# Passage for review:

========================================

[swift-evolution] InternalString class for easy String manipulation

Shawn Erickson shawnce at gmail.com
Wed Aug 17 14:36:28 CDT 2016


I like a "view" based system when looking at a Unicode string. It lets you
pick the view of string - defining how it is indexed - based on your needs.
A view could be indexed by a human facing glyph, a particular Unicode
encoding style, a decompose style, etc.

I think that is powerful, useful, and exposes the real complexity in a
manageable and functional way.

In many domains you would never need to care about indexing across a view
or even using a view to work with a string.
On Wed, Aug 17, 2016 at 12:27 PM Kenny Leung via swift-evolution <
swift-evolution at swift.org> wrote:

> >
> > On Aug 17, 2016, at 12:20 PM, Shawn Erickson <shawnce at gmail.com> wrote:
> >
> > As stated earlier it is 2016
>
> I don’t like the tone attached to this statement.
>
> > I think the baseline should be robust Unicode support
>
> I don’t understand how anything I have pushed for would compromise robust
> Unicode support.
>
> > and what we have in Swift is actually a fairly good way of dealing with
> it IMHO. I think new to development folks should have this as their
> baseline as well…
>
> > not that we shouldn't make it as easy to work with as possible.
>
> Regardless of internal representation, wouldn’t this be a glyph-based
> indexing system?
>
> -Kenny
>
>
> >
> > -Shawn
> >
> > On Wed, Aug 17, 2016 at 12:15 PM Kenny Leung via swift-evolution <
> swift-evolution at swift.org> wrote:
> > It seems to me that UTF-8 is the best choice to encode strings in
> English and English-like character sets for storage, but it’s not clear
> that it is the most useful or performant internal representation for
> working with strings. In my opinion, conflating the preferred storage
> format and the best internal representation is not the proper thing to do.
> Picking the right internal storage format should be evaluated based on its
> own criteria. Even as an experienced programmer, I assert that the most
> useful indexing system is glyph based.
> >
> > In Félix’s case, I would expect to have to ask for a mail-friendly
> representation of his name, just like you have to ask for a
> filesystem-friendly representation of a filename regardless of what the
> internal representation is. Just because you are using UTF-8 as the
> internal format, it does not mean that universal support is guaranteed.
> >
> > In response to this statement: “Optimizing developer experience for
> beginning developers is just going to lead to software that screws…”, the
> current system trips up not only beginning developers, but is different
> from pretty much every programming language in my experience.
> >
> > -Kenny
> >
> >
> > > On Aug 17, 2016, at 11:48 AM, Zach Waldowski via swift-evolution <
> swift-evolution at swift.org> wrote:
> > >
> > > It's 2016, "the thing people would most commonly expect"
> > > impossible-to-screw-up Unicode support that's performance. Optimizing
> > > developer experience for beginning developers is just going to lead to
> > > software that screws up in situations the developer doesn't anticipate,
> > > as F+¬lix notes above.

========================================

# Data block:
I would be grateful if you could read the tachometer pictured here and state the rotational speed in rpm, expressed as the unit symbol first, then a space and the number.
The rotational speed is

========================================

# Task objective:
Answer these questions about the mailing-list thread on Swift strings:
1. According to Shawn Erickson, by what might a view of a string be indexed?
2. Which encoding does Kenny Leung call the best choice for storing strings in English and English-like character sets?
3. Which indexing system does Kenny Leung assert is the most useful?
The material is not needed here.

# Completed exercise:
1. By a human-facing glyph, a particular Unicode encoding style, or a decompose style.
2. UTF-8.
3. A glyph-based indexing system.